Suggested fixes (probably all of these are appropriate):

1. gistSplit should have check_stack_depth()

2. gistSplit should probably refuse to split anything if called with
only one item (which is the value being inserted).

3. somewhere before reaching gistSplit it might make sense to check
explicitly (e.g. in gistFormTuple) whether the tuple will actually
fit on a page.

4. pg_trgm probably should do something more sensible with large leaf
items, but this is a peripheral issue since ultimately the gist core
must enforce these limits rather than rely on the opclass.

-- 
Andrew (irc:RhodiumToad)



Re: GiST splitting on empty pages

От
Heikki Linnakangas
Дата:
On 10/03/2014 05:03 AM, Andrew Gierth wrote:
> This is from Bug #11555, which is still in moderation as I type this
> (analysis was done via IRC).
>
> The GiST insertion code appears to have no length checks at all on the
> inserted entry. index_form_tuple checks for length <= 8191, with the
> default blocksize, but obviously a tuple less than 8191 bytes may
> still not fit on the page due to page header info etc.
>
> However, the gist insertion code assumes that if the tuple doesn't fit,
> then it must have to split the page, with no check whether the page is
> already empty.
>
> [script to reproduce]

Thanks for the analysis!

> Suggested fixes (probably all of these are appropriate):
>
> 1. gistSplit should have check_stack_depth()
>
> 2. gistSplit should probably refuse to split anything if called with
> only one item (which is the value being inserted).
>
> 3. somewhere before reaching gistSplit it might make sense to check
> explicitly (e.g. in gistFormTuple) whether the tuple will actually
> fit on a page.
>
> 4. pg_trgm probably should do something more sensible with large leaf
> items, but this is a peripheral issue since ultimately the gist core
> must enforce these limits rather than rely on the opclass.

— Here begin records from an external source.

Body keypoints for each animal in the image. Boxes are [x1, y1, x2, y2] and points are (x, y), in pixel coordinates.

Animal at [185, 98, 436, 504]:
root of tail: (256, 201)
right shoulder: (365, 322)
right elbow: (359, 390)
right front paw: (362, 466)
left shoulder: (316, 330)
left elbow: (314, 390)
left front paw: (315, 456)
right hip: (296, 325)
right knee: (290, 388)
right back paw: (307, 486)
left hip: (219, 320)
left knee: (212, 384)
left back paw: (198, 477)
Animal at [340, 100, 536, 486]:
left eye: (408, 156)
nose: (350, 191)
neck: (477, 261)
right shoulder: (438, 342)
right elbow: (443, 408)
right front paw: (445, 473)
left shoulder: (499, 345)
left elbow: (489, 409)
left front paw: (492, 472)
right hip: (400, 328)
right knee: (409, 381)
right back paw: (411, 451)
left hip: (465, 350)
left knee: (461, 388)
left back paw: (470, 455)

Fixed, I did 1. and 2. Number 3. would make a lot of sense, but I 
couldn't totally convince myself that we can safely put the check in 
gistFormTuple() without causing some cases to fail that currently work. 
I think the code sometimes forms tuples that are never added to the 
insert as such, used only to "union" them to existing tuples on internal 
pages. Or maybe not, but in any case, the check in gistSplit() is enough 
to stop the crash.

- Heikki